Le maire, issu d'une famille d'immigrés, a souvent exprimé un patriotisme ancré dans sa ville plutôt que dans l'Histoire nationale. Il estime que l'anniversaire du pays ne saurait être célébré sans une réflexion lucide sur les périodes sombres du passé américain, ni sans tenir compte du contexte actuel : les dizaines de milliers d'immigrés détenus dans le cadre de la répression fédérale engagée par l'administration Trump. Dans un pays où le président instrumentalise la fête nationale pour galvaniser sa base, Mamdani choisit de marquer l'événement à sa manière.

Un discours en préparation

Selon des informations recueillies auprès de son entourage, Zohran Mamdani prévoit de prononcer un discours public pour le 250e anniversaire, afin de proposer une alternative au récit trumpiste. Ce discours devrait insister sur les valeurs de pluralisme, de diversité et de justice sociale, en contraste avec les accents nationalistes des célébrations officielles. Il s'agira pour lui de rappeler que l'Amérique est une promesse toujours en chantier.

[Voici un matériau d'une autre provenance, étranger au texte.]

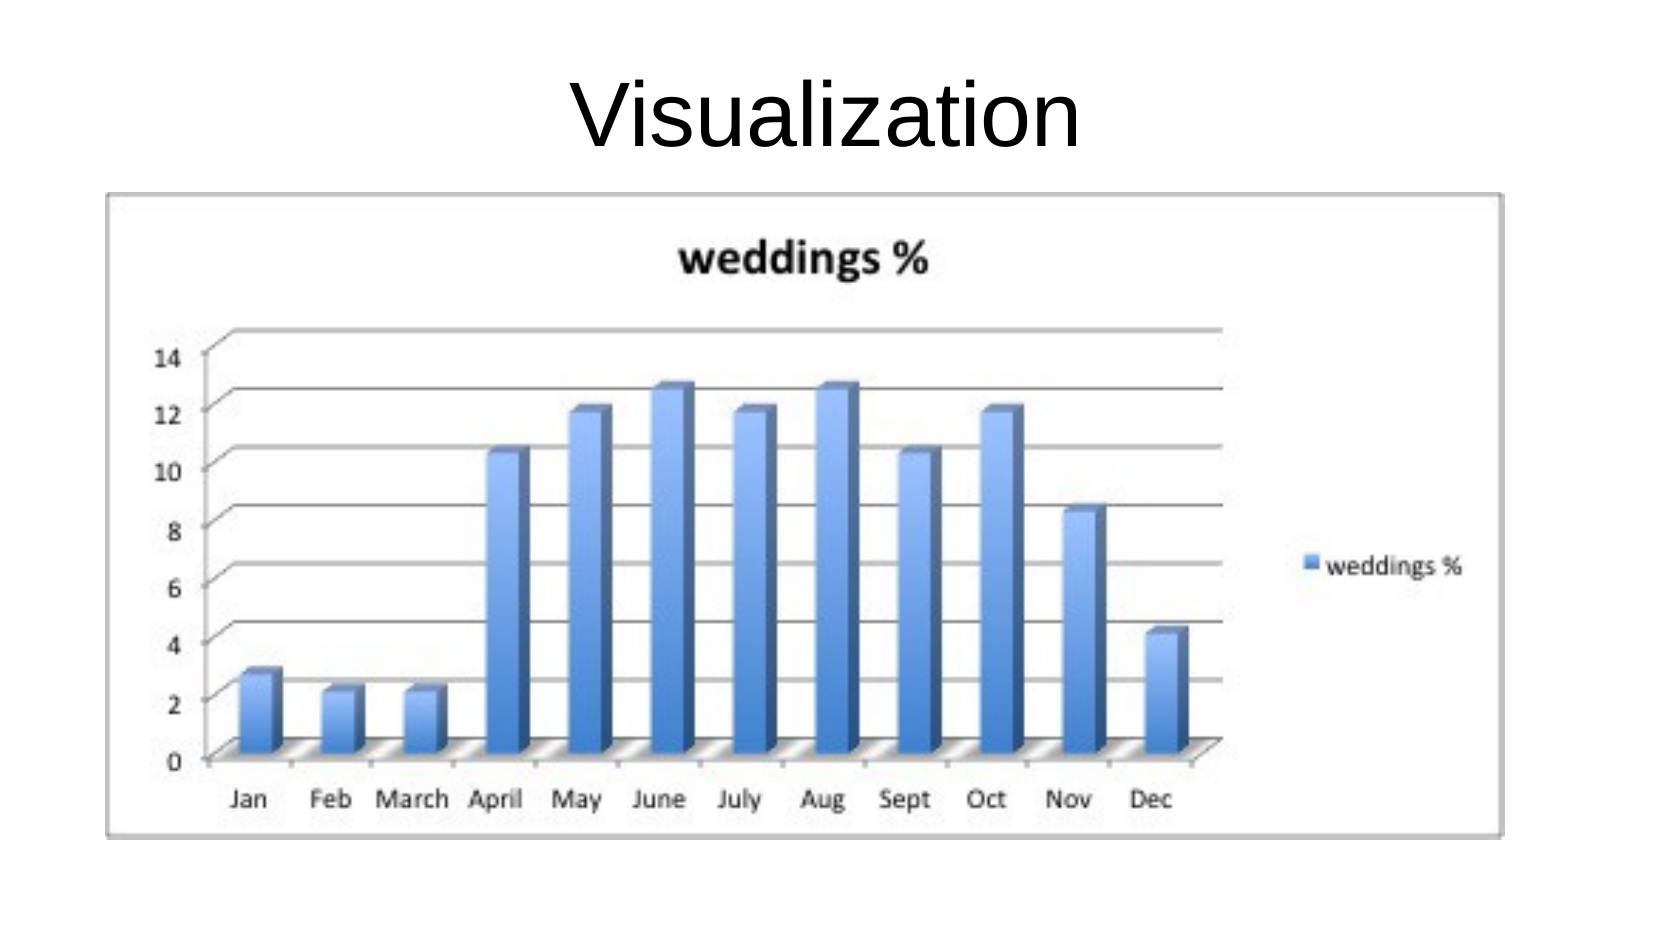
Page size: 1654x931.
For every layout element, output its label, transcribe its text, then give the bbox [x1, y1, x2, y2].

picture [105, 192, 1505, 841]
title Visualization [82, 37, 1571, 193]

Les limites d'une opposition

Si Mamdani s'affirme comme le visage d'une opposition new-yorkaise au patriotisme de Trump, sa position reste fragile. Il doit composer avec un gouvernement fédéral qui ne lui ménage pas ses critiques, tout en maintenant l'unité d'une ville cosmopolite où les opinions divergent sur la manière de fêter – ou de ne pas fêter – cet anniversaire. Son absence aux côtés de la gouverneure Hochul a également été interprétée comme un signe de tensions entre l'administration municipale et celle de l'État.

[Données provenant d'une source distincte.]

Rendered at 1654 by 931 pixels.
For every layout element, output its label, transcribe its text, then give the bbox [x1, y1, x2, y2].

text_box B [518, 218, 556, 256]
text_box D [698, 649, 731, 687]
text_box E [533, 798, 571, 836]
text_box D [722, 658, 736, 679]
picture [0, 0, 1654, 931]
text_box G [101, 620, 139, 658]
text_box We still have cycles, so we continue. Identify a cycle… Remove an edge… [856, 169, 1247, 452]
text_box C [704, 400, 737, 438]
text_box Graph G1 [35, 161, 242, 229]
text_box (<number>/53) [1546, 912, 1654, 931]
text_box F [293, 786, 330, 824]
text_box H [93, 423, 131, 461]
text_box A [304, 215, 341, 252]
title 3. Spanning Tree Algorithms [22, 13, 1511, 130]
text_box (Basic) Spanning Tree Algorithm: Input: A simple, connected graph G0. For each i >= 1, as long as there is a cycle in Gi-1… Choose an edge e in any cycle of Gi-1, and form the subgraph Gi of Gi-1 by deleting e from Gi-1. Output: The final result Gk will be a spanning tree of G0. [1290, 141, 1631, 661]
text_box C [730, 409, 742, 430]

Néanmoins, le maire semble déterminé à ne pas laisser le champ libre à la Maison-Blanche. En prenant la parole le 4 juillet, il entend rappeler que New York, berceau de l'immigration et creuset des libertés, ne se reconnaît pas dans le portrait d'une Amérique uniforme et triomphaliste.

Un test pour la démocratie américaine

Le 250e anniversaire des États-Unis intervient dans un climat politique extrêmement polarisé. Le choix de Zohran Mamdani de se tenir à l'écart des cérémonies officielles et d'organiser son propre événement reflète les fractures profondes qui traversent le pays. Pour de nombreux observateurs, cette séquence met en lumière la difficulté pour les élus locaux de défendre une vision inclusive de la nation face à un pouvoir fédéral qui privilégie le récit d'une « grandeur » restaurée.

Reste à savoir si le discours de Mamdani parviendra à fédérer au-delà de sa propre base. Mais d'ores et déjà, son attitude a fait de lui, aux yeux de nombreux Américains, le symbole d'une opposition déterminée à ne pas laisser le 250e anniversaire être confisqué par un seul homme.